The Vallalacharita, which has elaborated on the rise and development of the Sudras in Bengal, have divided into two broad groups - namely, Sat or honest Sudras (from whom higher castes could accept food and drinks) and Asat or dishonest Sudras (whose touch was considered to be polluting). The sudras who were in cultivation were came to be known as Namasudra by and large and others as das. Under the Sultani regime there was a social tendency to to recognise many occupational castes like the shuvarnabaniks as sat sudras. The alien rule must have contributed to this tendency, because socially alienated and deprived castes tended to convert to Islam for social recognition. Under the circumstances, the Namasudras emerged as the most numerous and economically the very influential community in Bengal during the Sultani and Mughal periods. Under the colonial period, the Namasudra community became more numerous both through reproduction and further recognitions and thus got greater political attention from the early 20th century, when electoral politics focussing on the interests of the backward communities and castes.

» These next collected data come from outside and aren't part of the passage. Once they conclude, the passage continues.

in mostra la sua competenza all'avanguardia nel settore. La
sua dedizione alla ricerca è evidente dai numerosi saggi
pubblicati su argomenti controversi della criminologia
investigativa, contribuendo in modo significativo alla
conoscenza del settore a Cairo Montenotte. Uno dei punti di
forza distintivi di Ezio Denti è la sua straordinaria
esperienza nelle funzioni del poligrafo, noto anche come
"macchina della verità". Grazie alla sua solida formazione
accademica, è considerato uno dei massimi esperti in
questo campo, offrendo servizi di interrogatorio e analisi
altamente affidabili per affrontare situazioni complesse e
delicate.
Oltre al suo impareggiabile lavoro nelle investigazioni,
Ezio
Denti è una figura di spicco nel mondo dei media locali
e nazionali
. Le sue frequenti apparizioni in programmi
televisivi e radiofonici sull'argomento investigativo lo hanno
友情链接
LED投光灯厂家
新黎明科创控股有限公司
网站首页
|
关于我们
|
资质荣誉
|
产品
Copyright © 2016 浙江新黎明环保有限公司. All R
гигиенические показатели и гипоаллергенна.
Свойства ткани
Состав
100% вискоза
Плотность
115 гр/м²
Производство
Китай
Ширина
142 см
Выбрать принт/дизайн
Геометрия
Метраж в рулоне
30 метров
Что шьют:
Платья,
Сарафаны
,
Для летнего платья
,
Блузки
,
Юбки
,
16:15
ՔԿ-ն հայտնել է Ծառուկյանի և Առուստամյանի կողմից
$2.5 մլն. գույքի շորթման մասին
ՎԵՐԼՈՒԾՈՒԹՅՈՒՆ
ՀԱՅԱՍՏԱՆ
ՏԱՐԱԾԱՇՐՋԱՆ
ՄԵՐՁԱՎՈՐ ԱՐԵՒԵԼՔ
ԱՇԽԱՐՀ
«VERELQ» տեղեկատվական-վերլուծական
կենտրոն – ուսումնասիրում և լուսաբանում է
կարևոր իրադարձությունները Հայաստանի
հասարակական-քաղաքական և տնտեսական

The Namasudra population in East Bengal gathered momentum in the late nineteenth and early 20th centuries, when landless and marginalized Namasudras of West Bengal districts and beyond were attracted to join the reclamation drive in various parts of East Bengal, such as Shundarbans, Chittagong, Meghna estuary, haor region in Sylhet and Mymensingh, Jalpaighuri. Jotedars and other large land owning peasants of the region invited them to join the reclamation of abundant wastelands there as sharecroppers. Such tenancy contracts led to the emergence of a large sharecropping class consisting of landless Namasudras mainly. They became under-raiyats and were normally indebted to their landowners, who were mostly upper caste Hindus. The Namasudras as a class was normally indebted and depressed. This depressed classes of Bengal began to be politically organised under different caste associations and samitis from the beginning of the 20th century, and their demands received sympathetic support from the government. The' simon commission Report and the Round Table Conference made specific recommendation for politically accommodating the depressed classes. Finally, the Congress also acceded to their demand under the Poona Pact (1932). In order to avoid psychological stigma attached to the appellation of 'depressed classes', the Bengal Government coined in 1932 the term 'Scheduled Castes', for about 76 Hindu depressed castes mentioned in the First Schedule to the India Act of 1935. Under this Act, 20% seats of the bengal legislative assembly were kept reserved for the scheduled castes. The Muslims, who made another depressed community though not as depressed as of the Namasudras, they also got the right to contest for general seats outside of the seats kept reserved for them. The scheduled castes thus emerged as a powerful balancing force in Bengal politics and both the communities came closer to each other in politics and put up programmes to ameliorate their conditions. All Bengal Namasudra Association shared power with the Muslim League in forming the ministries from 1937 to 1946 and 1954 (East Bengal). [Sirajul Islam]

Bibliography' Hitesranjan Sanyal, Social Mobility in Bengal, Calcutta, 1981; Niharranjan Ray, Bangalir Itihas: Adi Parba, (1 Edition), Calcutta, 1356 BS; Adrienne Cooper, Sharecropping and Sharecroppers' Struggles in Bengal 1930 ' 1950, (Calcutta 1988).